• **TASK TO COMPLETE**:
Exactly as written, retype the lines that run from the line holding "R/ Afin que nous soyons" through the end of the records below. Do not include pictures.

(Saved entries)
%%

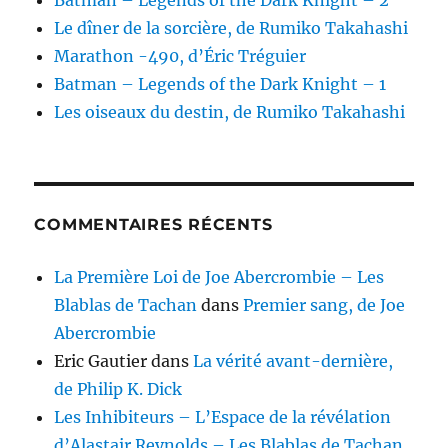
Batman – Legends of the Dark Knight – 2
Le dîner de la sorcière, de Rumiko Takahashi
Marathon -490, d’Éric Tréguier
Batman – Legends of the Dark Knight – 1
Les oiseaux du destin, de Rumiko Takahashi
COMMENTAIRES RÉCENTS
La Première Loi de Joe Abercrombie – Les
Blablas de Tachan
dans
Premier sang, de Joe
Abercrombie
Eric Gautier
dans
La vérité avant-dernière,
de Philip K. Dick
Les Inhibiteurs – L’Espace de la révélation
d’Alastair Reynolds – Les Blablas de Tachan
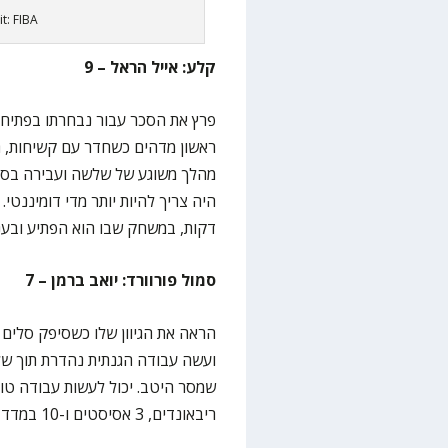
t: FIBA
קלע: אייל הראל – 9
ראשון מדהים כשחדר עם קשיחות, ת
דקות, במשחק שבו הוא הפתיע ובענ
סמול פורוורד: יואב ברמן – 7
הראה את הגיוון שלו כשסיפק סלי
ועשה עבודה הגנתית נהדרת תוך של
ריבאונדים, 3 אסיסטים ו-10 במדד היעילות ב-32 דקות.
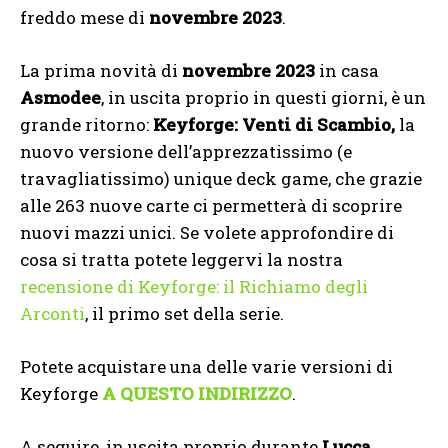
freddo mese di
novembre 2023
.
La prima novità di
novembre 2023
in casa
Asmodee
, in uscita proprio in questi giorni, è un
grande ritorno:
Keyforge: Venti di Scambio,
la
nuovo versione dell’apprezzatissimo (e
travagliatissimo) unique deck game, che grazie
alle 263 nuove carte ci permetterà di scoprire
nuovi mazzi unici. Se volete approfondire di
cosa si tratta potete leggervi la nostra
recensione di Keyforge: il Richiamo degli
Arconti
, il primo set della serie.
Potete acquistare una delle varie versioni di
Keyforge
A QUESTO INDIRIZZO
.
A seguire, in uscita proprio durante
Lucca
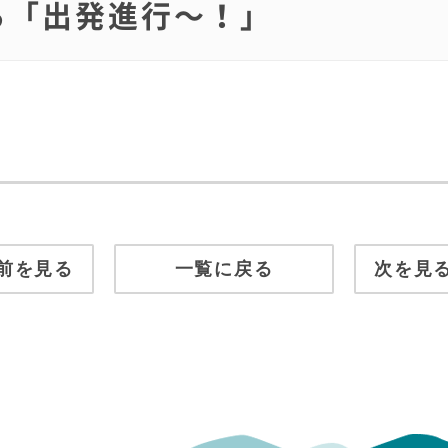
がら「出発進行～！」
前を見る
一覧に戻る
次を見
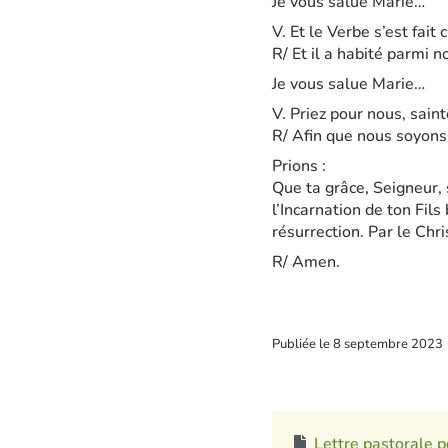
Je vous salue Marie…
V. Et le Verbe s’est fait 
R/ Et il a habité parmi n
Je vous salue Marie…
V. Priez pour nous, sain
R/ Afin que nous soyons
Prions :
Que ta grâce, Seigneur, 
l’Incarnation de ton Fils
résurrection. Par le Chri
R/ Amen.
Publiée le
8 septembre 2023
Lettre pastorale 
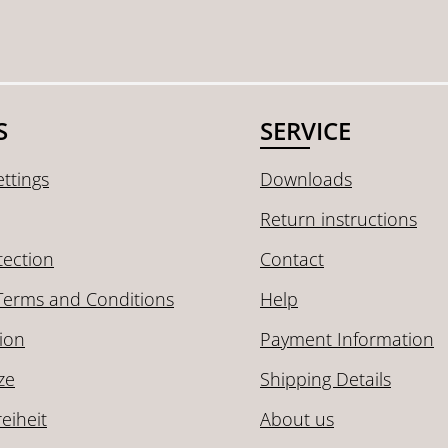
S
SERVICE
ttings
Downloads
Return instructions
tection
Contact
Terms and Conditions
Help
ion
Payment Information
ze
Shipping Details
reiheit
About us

%%

• **SOLVED EXERCISE**:
R/ Afin que nous soyons
Prions :
Que ta grâce, Seigneur, 
l’Incarnation de ton Fils
résurrection. Par le Chri
R/ Amen.
Publiée le
8 septembre 2023
Lettre pastorale 
S
SERVICE
ttings
Downloads
Return instructions
tection
Contact
Terms and Conditions
Help
ion
Payment Information
ze
Shipping Details
reiheit
About us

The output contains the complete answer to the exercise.